Exercise instructions:
Your copy should contain exactly the lines from the one that holds "Table 3 . Rényi" through the end of the material, reproduced as written, with no pictures.

▶

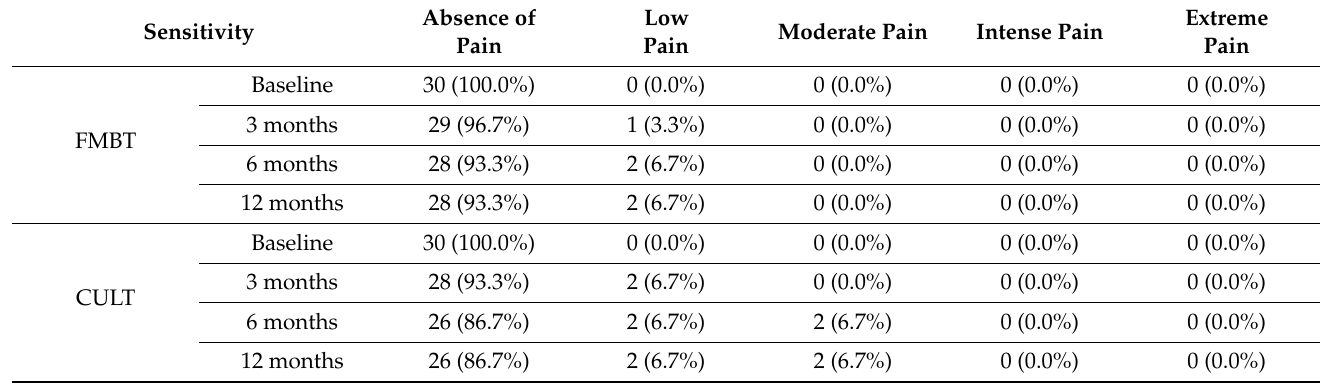
Table 3. Assessment of sensitivity for restored teeth with FMBT and CULT over time ( p > 0.05).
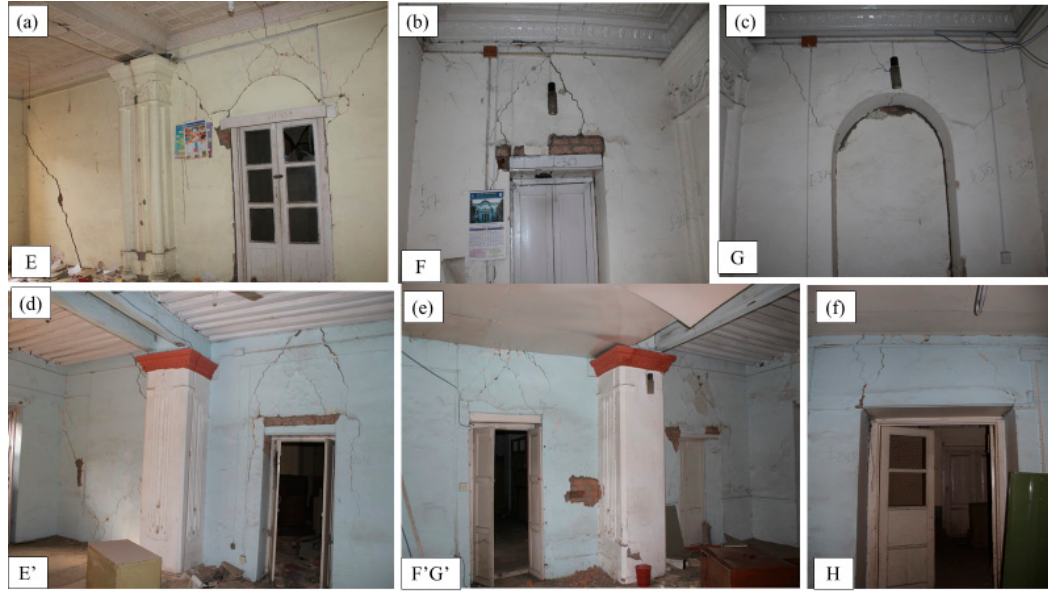
Figure 4. Local damages in the monument ( a ) diagonal cracks on cross-wall, ( b ) damaged wall above the opening, ( c ) damage above the crown of the arch on cross wall, ( d – f ) damages around the openings (uppercase indications at the bottom of the structures are the location indications as shown in Figure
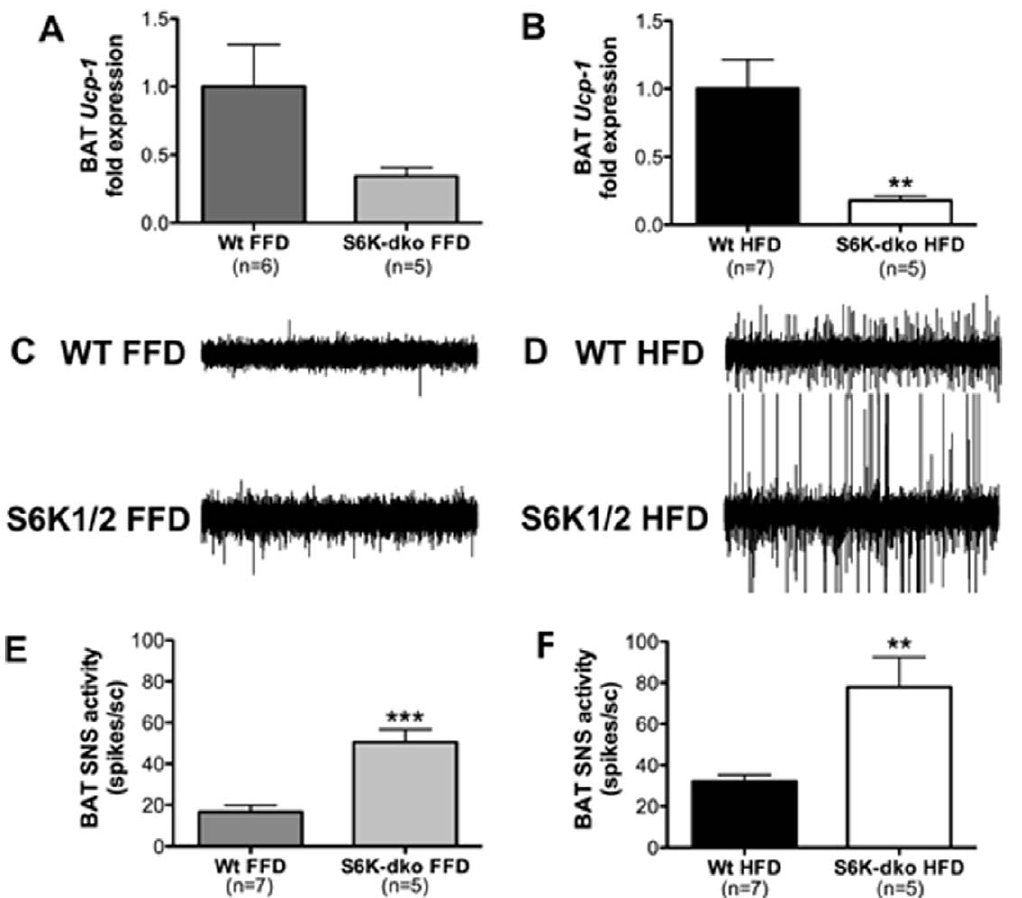
Figure 8. Brown adipose tissue thermogenesis in S6K-dko is diet independent. S6K-dko mice fed a high-fat diet have significantly lower levels of Ucp-1 mRNA in brown adipose tissue (B) and higher sympathetic activity (D, F) compared to wt controls. When fed a fat-free diet, S6K-dko mice show no significant differences in Ucp-1 mRNA levels in brown adipose tissue (A) but do have significantly higher sympathetic activity (C, E) compared to wt controls. BAT, brown adipose tissue; FFD, fat-free diet; HFD, high-fat diet. Two-tailed t test ** P , 0.01, *** P , 0.001.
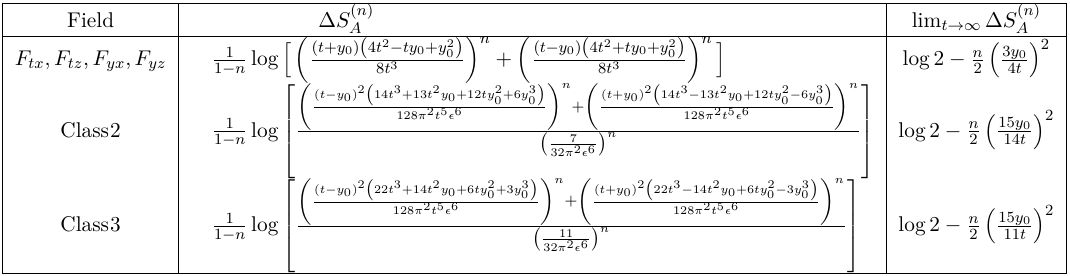
Table 3 . Rényi entropy growth of vectors under SO(2) T × SO(2) L . The order of the polynomial in r = y 0 /t is 2 s + 1 . The power of the pre-factor (1 + r ) is one less that the scaling dimension of the field. Class 2 , 3 together contain 8 curvature components which can be organized as vectors of SO(2) T × SO(2) L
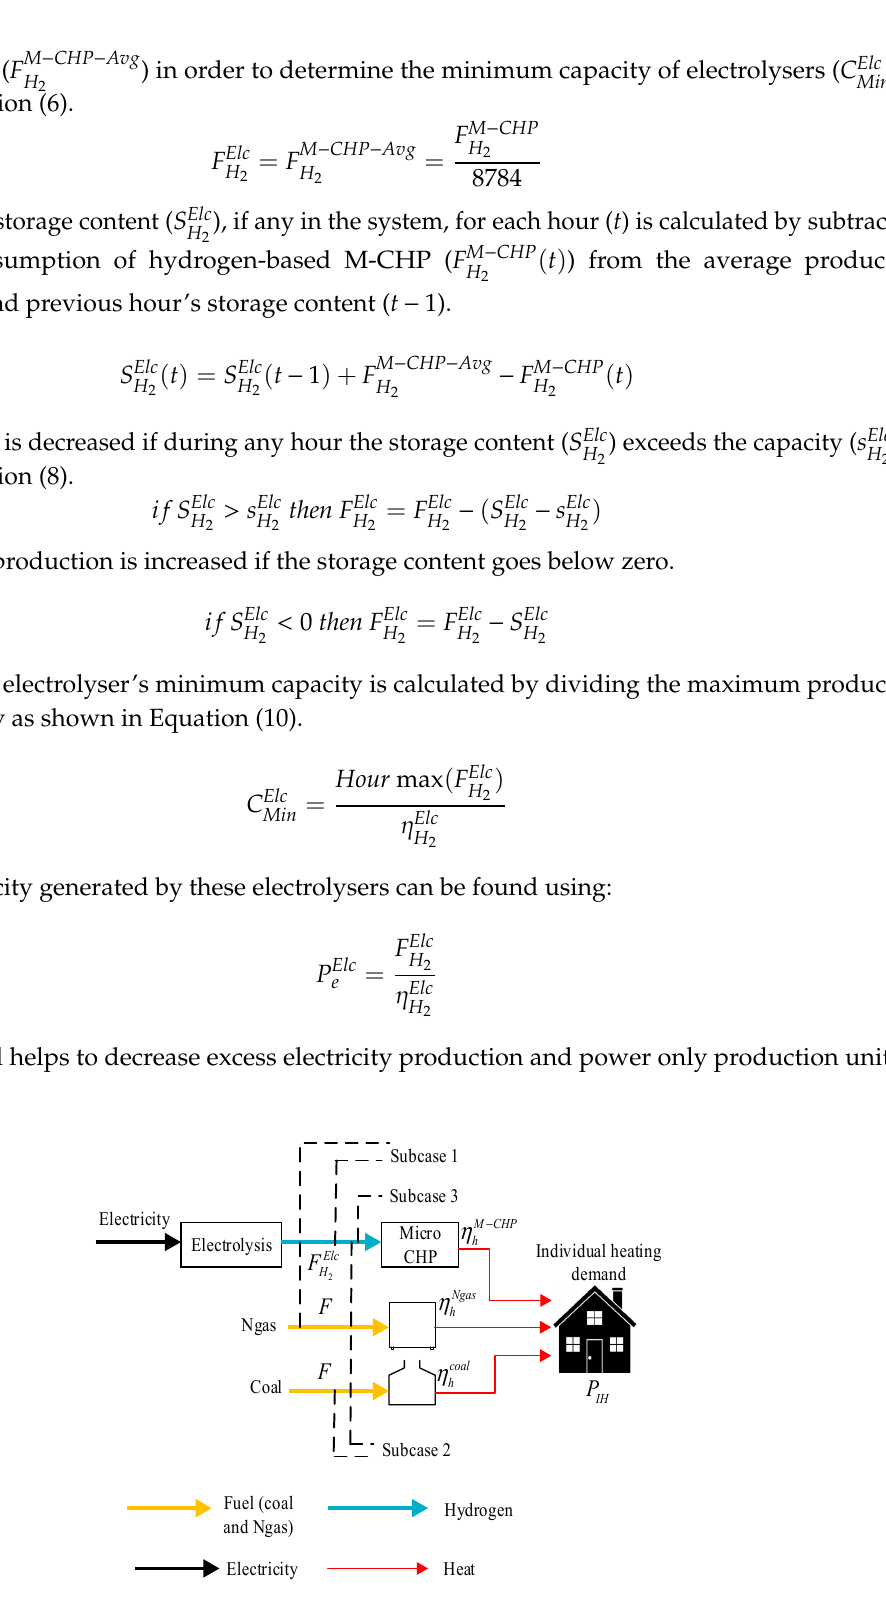
Table 2. Summary of Different Cases of Individual Heating Infrastructure.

◀

Response box:
Table 3 . Rényi entropy growth of vectors under SO(2) T × SO(2) L . The order of the polynomial in r = y 0 /t is 2 s + 1 . The power of the pre-factor (1 + r ) is one less that the scaling dimension of the field. Class 2 , 3 together contain 8 curvature components which can be organized as vectors of SO(2) T × SO(2) L
Table 2. Summary of Different Cases of Individual Heating Infrastructure.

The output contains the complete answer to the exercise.